近しい人の死に直面したとき、ほとんどの人がうろたえ、悲しみに打ちひしがれることだろう。

私にとってもそれは、例外ではなかった。

もうすぐ三十にもなろうというのに、
親しい人であろうとなかろうと、誰かが死んでしまうということに対する免疫がまるでなかったのだ。

それが、最も身近な肉親の衝撃的な死によって、
否が応でも「死」への認識と理解をせざるを得なくなった。

人は生まれたら、いくらか生きて
やがて死んでゆく。
そんなことは分かっていた。

はじまりがあれば終わりがある。


テレビでは毎日のように誰が亡くなった、殺された、といったニュースが流れている。
日々たくさんの命が生まれるかたわら、多くの命が消えていく。

それは至極当然の自然の摂理であり、誰に説明されるでなくとも、どこかで分かっていると勝手に思っていた。

けれど、そのすべてが他人ごとで、
思い込みに過ぎなかったことをすぐに理解した。


……父が死んだのだ。

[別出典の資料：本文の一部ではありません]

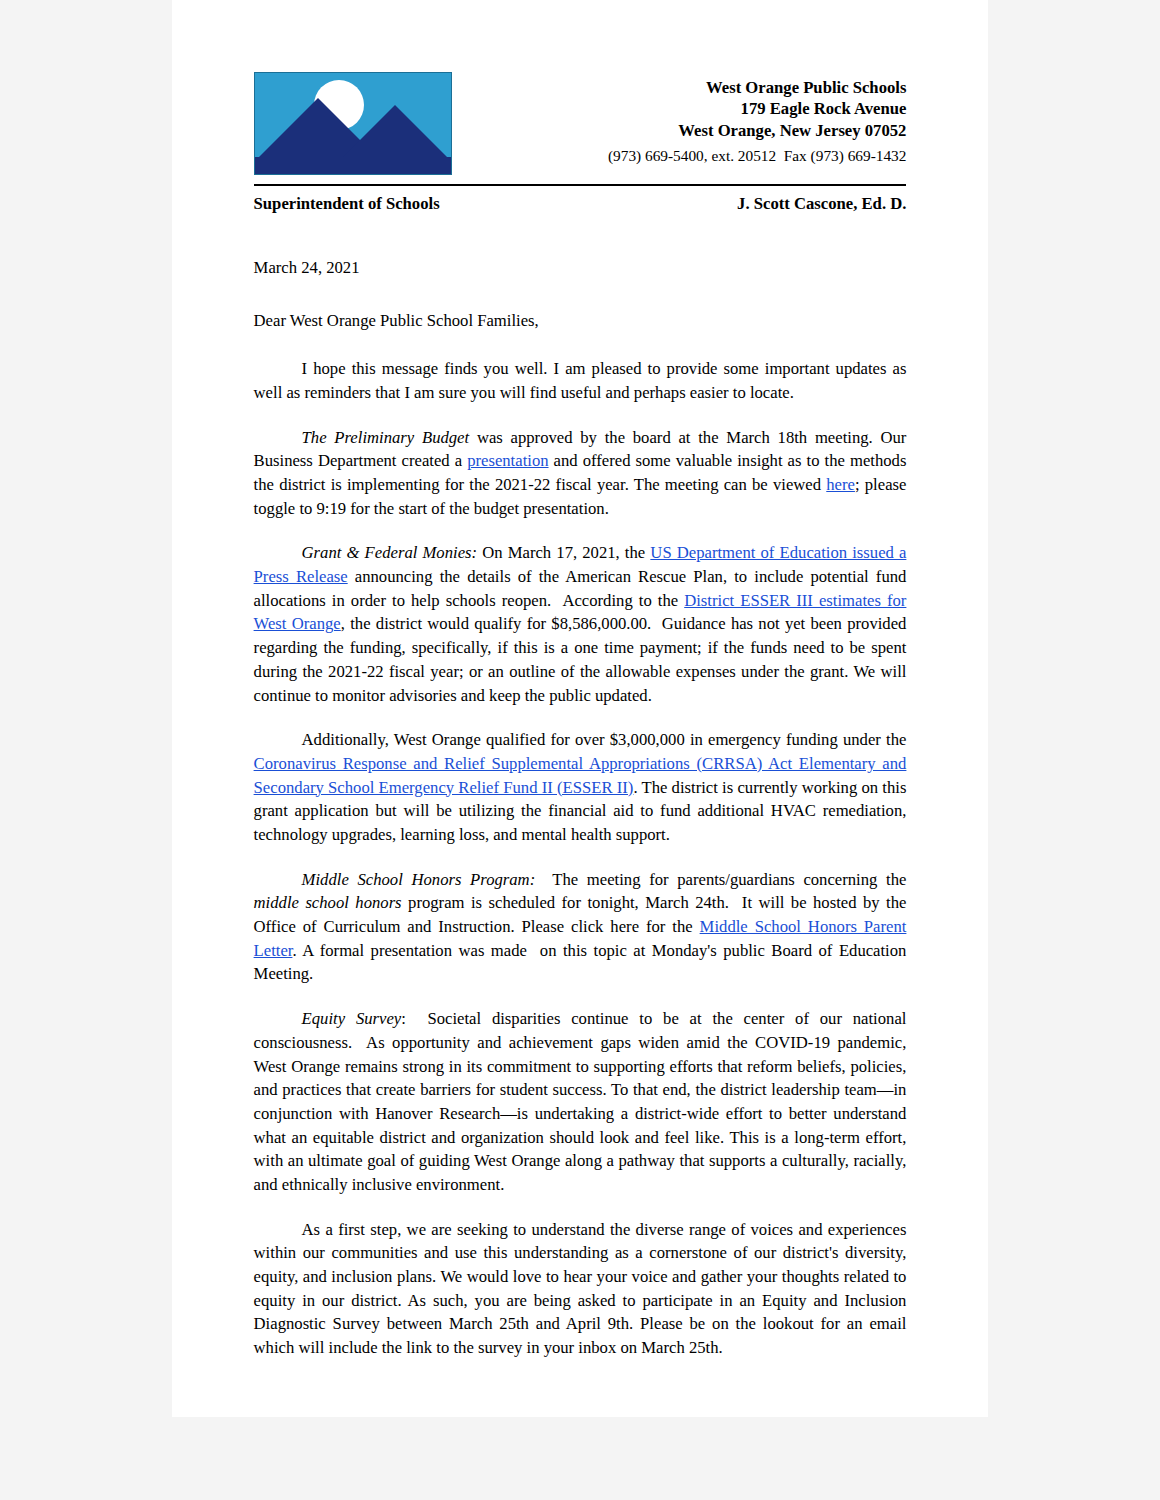West Orange Public Schools
179 Eagle Rock Avenue
West Orange, New Jersey 07052
(973) 669-5400, ext. 20512 Fax (973) 669-1432
Superintendent of Schools J. Scott Cascone, Ed. D.
March 24, 2021
Dear West Orange Public School Families,
I hope this message finds you well. I am pleased to provide some important updates as well as reminders that I am sure you will find useful and perhaps easier to locate.
The Preliminary Budget was approved by the board at the March 18th meeting. Our Business Department created a presentation and offered some valuable insight as to the methods the district is implementing for the 2021-22 fiscal year. The meeting can be viewed here; please toggle to 9:19 for the start of the budget presentation.
Grant & Federal Monies: On March 17, 2021, the US Department of Education issued a Press Release announcing the details of the American Rescue Plan, to include potential fund allocations in order to help schools reopen. According to the District ESSER III estimates for West Orange, the district would qualify for $8,586,000.00. Guidance has not yet been provided regarding the funding, specifically, if this is a one time payment; if the funds need to be spent during the 2021-22 fiscal year; or an outline of the allowable expenses under the grant. We will continue to monitor advisories and keep the public updated.
Additionally, West Orange qualified for over $3,000,000 in emergency funding under the Coronavirus Response and Relief Supplemental Appropriations (CRRSA) Act Elementary and Secondary School Emergency Relief Fund II (ESSER II). The district is currently working on this grant application but will be utilizing the financial aid to fund additional HVAC remediation, technology upgrades, learning loss, and mental health support.
Middle School Honors Program: The meeting for parents/guardians concerning the middle school honors program is scheduled for tonight, March 24th. It will be hosted by the Office of Curriculum and Instruction. Please click here for the Middle School Honors Parent Letter. A formal presentation was made on this topic at Monday's public Board of Education Meeting.
Equity Survey: Societal disparities continue to be at the center of our national consciousness. As opportunity and achievement gaps widen amid the COVID-19 pandemic, West Orange remains strong in its commitment to supporting efforts that reform beliefs, policies, and practices that create barriers for student success. To that end, the district leadership team—in conjunction with Hanover Research—is undertaking a district-wide effort to better understand what an equitable district and organization should look and feel like. This is a long-term effort, with an ultimate goal of guiding West Orange along a pathway that supports a culturally, racially, and ethnically inclusive environment.
As a first step, we are seeking to understand the diverse range of voices and experiences within our communities and use this understanding as a cornerstone of our district's diversity, equity, and inclusion plans. We would love to hear your voice and gather your thoughts related to equity in our district. As such, you are being asked to participate in an Equity and Inclusion Diagnostic Survey between March 25th and April 9th. Please be on the lookout for an email which will include the link to the survey in your inbox on March 25th.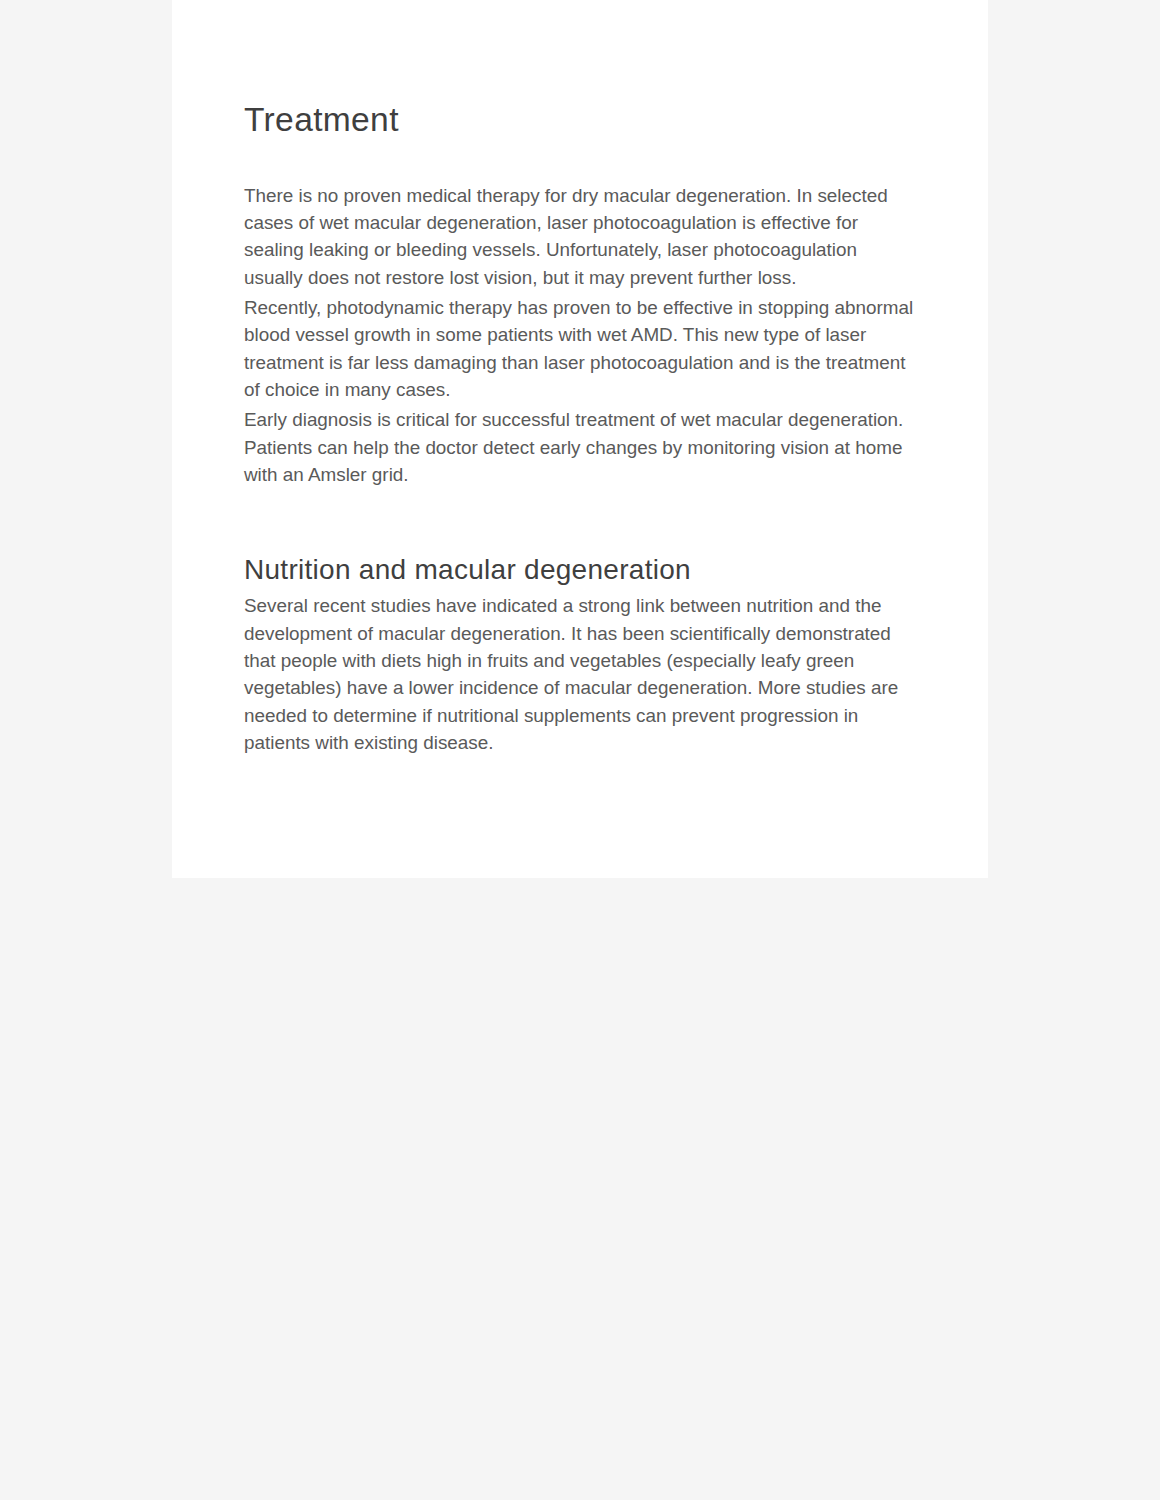Treatment
There is no proven medical therapy for dry macular degeneration. In selected cases of wet macular degeneration, laser photocoagulation is effective for sealing leaking or bleeding vessels. Unfortunately, laser photocoagulation usually does not restore lost vision, but it may prevent further loss.
Recently, photodynamic therapy has proven to be effective in stopping abnormal blood vessel growth in some patients with wet AMD. This new type of laser treatment is far less damaging than laser photocoagulation and is the treatment of choice in many cases.
Early diagnosis is critical for successful treatment of wet macular degeneration. Patients can help the doctor detect early changes by monitoring vision at home with an Amsler grid.
Nutrition and macular degeneration
Several recent studies have indicated a strong link between nutrition and the development of macular degeneration. It has been scientifically demonstrated that people with diets high in fruits and vegetables (especially leafy green vegetables) have a lower incidence of macular degeneration. More studies are needed to determine if nutritional supplements can prevent progression in patients with existing disease.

あっけないほど、突然に。


その知らせはまさしく文字通り青天の霹靂であり、まったくもって信じがたいことであり、これを書いている二カ月経過した今でも、
未だに理解しがたく受け止めきれていない自分がいる。


父が死んだ事実を、考え、自分の中で認識しようとすると、胸がズキンと痛くなり、くらくらとめまいがする。


そして、思うのだ。

「あぁ……そうか、
父さんは死んじゃったんだよな」 と。


しかし、死ぬとはなんだろうか。
一体、父はどこへ行ってしまったのか。

もう二度と、会うことも、
話すこともできないのだろうか。

そして、なぜ父は、
私たち家族に何も言わずいなくなってしまったのか……


何度も繰り返した、たくさんの理解の追いつかない疑問が、堂々巡りに浮かんでは通り過ぎる。

この疑問に自分なりの答えを導かないことには、
あの日私の頭上に重たくかかった白いモヤの中から
出ていくことができないような気がした。


こんなにも理不尽で理解不能なできごとは、
誰もが「忘れたい」「嘘ならば」
「時間が戻せるなら」と願うことかもしれない。

けれど決して過去には戻れず、
何もなかったことにはできない。


あの日のことを忘れたくはない。

父が死んでしまったことで、
私が向き合うべきことはなにか。
知るべきことはなにか。

きっと学びとれることがあるはずだ、
なにか意味があったはずだ。
そう、思わずにはいられない。

父の死を、ただの無に帰す
寂しいできごとで終わらせたくない。

だから、私は筆を執った。

父が死んでしまったあの日からのできごとを、
私や家族たちの思いを、一自死遺族としての
死への向き合い方を書き残すことで、
自分の心にかかったモヤを少しでもぬぐい、
前へ進むための糧としたかったのだ。

父が生きられなかった分も、
前を向いて笑って生きていくために。


今日から、父の自死についての備忘録や、それにまつわる様々な感情や思いについて書いていく。

これから書くすべてが自分自身の糧となり、同じような誰かのもとに届いて、何か小さな救いや、前向きな行動のきっかけになることを願う。